Looking at the records below, please work out how many lines contain the word "pliku" and give the number alone.

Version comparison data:

[Start of Attachment]

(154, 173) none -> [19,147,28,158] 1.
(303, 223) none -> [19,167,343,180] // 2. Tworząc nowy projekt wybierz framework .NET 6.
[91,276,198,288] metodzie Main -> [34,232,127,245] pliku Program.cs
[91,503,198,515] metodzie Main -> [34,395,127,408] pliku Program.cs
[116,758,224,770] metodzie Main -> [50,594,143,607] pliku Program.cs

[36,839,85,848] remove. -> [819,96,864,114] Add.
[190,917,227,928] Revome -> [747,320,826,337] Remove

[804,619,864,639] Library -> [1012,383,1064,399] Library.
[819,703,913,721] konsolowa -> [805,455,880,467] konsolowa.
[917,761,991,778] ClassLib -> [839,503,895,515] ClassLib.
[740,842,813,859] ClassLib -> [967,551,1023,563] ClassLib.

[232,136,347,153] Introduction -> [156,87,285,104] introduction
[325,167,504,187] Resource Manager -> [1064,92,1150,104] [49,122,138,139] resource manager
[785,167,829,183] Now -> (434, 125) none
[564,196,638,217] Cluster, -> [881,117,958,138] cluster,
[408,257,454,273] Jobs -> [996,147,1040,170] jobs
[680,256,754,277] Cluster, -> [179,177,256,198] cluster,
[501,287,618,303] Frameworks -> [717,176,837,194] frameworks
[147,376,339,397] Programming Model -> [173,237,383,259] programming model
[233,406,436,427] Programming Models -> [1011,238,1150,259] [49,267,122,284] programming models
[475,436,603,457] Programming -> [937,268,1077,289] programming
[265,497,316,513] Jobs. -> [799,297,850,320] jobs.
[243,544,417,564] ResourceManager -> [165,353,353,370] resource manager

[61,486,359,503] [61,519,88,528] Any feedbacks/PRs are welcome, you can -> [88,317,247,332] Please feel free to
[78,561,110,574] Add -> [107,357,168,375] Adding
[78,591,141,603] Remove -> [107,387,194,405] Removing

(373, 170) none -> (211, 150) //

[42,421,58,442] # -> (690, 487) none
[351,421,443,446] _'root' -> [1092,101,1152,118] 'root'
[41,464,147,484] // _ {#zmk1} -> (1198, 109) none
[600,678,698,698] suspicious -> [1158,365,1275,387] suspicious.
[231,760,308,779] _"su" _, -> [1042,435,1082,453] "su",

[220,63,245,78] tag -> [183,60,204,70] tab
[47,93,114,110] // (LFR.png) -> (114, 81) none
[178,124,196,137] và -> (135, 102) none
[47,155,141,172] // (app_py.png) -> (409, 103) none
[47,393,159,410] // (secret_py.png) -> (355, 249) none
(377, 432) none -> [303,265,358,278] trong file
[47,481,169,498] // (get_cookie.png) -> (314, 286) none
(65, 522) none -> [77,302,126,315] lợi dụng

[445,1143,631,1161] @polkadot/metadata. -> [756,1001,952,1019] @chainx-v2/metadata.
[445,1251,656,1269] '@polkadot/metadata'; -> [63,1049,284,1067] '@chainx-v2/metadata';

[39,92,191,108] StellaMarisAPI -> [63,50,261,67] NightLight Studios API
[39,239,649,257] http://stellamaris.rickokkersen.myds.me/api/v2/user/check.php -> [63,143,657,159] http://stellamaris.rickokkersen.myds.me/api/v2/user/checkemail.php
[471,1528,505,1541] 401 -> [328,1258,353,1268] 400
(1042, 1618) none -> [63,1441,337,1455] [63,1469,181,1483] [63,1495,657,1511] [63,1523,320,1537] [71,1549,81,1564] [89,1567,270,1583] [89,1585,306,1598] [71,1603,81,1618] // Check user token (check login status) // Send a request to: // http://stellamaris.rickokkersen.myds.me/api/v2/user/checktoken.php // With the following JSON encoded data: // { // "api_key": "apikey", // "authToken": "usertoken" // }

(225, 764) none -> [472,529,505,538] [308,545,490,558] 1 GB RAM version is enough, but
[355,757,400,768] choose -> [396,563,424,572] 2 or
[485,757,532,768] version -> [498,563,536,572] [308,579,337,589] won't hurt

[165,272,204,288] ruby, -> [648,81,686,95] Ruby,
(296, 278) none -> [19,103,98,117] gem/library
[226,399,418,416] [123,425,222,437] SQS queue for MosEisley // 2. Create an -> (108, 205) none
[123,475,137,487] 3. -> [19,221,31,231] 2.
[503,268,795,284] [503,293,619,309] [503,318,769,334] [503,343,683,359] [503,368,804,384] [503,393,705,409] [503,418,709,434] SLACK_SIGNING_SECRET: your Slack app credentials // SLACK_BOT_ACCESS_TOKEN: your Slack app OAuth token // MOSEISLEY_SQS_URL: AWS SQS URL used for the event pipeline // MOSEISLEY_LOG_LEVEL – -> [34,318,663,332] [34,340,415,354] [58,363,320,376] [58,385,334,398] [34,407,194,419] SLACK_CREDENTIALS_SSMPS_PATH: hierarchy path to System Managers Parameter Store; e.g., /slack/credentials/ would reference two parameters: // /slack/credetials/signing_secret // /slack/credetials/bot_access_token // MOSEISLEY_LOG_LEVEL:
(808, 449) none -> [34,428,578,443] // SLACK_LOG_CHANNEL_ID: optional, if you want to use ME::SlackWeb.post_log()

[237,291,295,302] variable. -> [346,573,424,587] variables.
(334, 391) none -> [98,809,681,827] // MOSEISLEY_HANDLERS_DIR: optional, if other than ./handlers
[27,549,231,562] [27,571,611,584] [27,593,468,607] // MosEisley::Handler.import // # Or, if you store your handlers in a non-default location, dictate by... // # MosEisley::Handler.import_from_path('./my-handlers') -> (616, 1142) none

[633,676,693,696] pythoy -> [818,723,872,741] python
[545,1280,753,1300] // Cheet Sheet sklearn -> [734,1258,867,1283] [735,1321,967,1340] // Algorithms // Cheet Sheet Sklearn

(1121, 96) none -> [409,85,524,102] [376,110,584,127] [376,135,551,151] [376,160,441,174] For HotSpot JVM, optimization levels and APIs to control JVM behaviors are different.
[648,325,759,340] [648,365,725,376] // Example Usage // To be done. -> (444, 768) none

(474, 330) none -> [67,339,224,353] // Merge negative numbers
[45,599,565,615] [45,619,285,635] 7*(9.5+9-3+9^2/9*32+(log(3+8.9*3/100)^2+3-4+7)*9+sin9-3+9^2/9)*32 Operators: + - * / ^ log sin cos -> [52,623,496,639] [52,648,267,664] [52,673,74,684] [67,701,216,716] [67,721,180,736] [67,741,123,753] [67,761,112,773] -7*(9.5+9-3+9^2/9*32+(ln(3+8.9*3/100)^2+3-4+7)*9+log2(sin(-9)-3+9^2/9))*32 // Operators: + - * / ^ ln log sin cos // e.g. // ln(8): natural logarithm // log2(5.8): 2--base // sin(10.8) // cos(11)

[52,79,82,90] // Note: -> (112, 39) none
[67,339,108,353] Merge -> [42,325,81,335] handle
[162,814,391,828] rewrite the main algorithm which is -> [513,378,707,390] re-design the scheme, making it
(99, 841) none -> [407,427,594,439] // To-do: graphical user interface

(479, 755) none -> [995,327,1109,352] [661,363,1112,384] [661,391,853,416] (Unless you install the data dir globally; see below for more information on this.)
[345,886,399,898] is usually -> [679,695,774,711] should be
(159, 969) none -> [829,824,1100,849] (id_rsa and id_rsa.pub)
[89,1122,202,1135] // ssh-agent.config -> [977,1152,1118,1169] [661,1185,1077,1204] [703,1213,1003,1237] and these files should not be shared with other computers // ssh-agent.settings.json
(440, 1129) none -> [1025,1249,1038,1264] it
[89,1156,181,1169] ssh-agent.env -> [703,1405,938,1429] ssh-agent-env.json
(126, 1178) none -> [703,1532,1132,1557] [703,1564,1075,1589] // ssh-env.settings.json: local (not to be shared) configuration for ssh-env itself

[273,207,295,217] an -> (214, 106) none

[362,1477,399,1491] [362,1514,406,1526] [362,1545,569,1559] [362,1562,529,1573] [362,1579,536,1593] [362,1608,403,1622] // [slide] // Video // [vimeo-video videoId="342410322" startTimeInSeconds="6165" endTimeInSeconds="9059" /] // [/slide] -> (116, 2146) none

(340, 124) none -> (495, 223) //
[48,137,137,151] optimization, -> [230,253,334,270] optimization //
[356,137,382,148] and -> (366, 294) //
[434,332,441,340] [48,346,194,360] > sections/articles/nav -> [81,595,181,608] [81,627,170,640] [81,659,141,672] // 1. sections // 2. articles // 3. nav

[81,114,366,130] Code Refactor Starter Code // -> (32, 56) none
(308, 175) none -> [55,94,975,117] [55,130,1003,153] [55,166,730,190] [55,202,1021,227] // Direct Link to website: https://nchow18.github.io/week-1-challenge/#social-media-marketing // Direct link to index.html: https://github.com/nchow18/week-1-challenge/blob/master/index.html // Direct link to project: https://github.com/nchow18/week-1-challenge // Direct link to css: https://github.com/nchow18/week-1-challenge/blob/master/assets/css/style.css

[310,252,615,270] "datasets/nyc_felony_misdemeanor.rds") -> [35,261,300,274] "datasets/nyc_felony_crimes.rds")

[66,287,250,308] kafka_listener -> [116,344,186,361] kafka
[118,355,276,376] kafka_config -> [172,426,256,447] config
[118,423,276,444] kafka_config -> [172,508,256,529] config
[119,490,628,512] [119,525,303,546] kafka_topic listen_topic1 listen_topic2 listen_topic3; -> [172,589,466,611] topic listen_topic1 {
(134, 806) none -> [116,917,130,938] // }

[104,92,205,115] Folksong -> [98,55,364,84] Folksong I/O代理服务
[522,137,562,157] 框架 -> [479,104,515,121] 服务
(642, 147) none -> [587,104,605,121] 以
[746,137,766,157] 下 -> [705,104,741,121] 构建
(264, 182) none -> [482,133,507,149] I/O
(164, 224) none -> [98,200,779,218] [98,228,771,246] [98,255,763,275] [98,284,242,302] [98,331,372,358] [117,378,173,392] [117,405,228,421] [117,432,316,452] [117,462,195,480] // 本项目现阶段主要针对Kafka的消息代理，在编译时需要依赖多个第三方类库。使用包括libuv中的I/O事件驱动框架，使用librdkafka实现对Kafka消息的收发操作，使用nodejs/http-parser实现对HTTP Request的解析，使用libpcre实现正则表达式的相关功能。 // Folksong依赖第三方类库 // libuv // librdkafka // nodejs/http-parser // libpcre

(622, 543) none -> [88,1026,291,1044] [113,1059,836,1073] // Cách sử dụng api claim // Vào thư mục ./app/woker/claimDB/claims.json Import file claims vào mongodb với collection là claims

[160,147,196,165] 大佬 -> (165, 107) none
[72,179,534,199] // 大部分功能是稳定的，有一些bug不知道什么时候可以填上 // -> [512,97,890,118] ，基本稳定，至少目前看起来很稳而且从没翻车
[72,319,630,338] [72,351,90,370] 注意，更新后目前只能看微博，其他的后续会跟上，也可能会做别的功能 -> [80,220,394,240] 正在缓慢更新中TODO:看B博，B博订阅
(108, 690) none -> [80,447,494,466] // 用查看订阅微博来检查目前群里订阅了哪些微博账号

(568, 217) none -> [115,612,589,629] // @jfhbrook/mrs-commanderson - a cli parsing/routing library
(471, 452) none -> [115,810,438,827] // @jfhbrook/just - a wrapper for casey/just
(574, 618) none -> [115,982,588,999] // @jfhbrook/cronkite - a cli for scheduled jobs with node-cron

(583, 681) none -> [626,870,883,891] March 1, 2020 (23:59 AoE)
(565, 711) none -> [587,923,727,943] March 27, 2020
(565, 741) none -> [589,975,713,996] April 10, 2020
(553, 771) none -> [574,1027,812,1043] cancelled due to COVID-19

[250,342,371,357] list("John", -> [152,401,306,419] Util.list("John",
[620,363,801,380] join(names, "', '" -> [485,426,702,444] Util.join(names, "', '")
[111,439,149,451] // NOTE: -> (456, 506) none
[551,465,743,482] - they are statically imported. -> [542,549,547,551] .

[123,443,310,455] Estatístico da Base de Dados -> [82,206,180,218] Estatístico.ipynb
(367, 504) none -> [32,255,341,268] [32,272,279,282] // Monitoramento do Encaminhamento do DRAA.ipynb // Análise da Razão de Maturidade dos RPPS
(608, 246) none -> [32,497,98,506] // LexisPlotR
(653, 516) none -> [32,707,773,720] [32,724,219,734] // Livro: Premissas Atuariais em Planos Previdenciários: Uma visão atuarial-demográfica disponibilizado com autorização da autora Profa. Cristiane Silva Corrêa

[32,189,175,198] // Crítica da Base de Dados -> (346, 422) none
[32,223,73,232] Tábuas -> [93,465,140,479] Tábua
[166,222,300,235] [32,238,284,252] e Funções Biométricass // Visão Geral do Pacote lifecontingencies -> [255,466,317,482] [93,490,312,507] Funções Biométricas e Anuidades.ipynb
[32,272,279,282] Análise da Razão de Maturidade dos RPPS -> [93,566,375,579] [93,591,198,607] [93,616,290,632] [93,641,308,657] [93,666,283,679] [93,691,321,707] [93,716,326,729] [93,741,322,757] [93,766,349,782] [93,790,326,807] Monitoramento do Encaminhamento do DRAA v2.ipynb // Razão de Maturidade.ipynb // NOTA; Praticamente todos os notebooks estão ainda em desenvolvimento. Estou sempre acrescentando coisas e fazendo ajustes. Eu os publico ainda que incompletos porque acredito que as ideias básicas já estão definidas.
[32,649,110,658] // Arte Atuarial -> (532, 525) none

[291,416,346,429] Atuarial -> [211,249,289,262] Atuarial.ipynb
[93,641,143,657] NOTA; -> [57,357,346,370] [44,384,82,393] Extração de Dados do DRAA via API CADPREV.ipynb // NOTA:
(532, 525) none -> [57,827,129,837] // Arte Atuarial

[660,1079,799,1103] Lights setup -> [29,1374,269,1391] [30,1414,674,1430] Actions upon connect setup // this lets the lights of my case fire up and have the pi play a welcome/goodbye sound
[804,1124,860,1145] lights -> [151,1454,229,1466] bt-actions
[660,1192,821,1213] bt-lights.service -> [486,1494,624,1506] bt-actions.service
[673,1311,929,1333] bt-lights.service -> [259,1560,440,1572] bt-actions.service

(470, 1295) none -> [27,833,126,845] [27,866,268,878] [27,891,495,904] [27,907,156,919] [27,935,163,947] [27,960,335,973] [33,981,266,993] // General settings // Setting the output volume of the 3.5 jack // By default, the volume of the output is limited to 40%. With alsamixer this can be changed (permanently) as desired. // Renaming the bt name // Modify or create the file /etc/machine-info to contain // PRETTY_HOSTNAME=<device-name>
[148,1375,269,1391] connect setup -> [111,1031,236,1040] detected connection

[End of Attachment]

_RESPONSE BELOW_: 3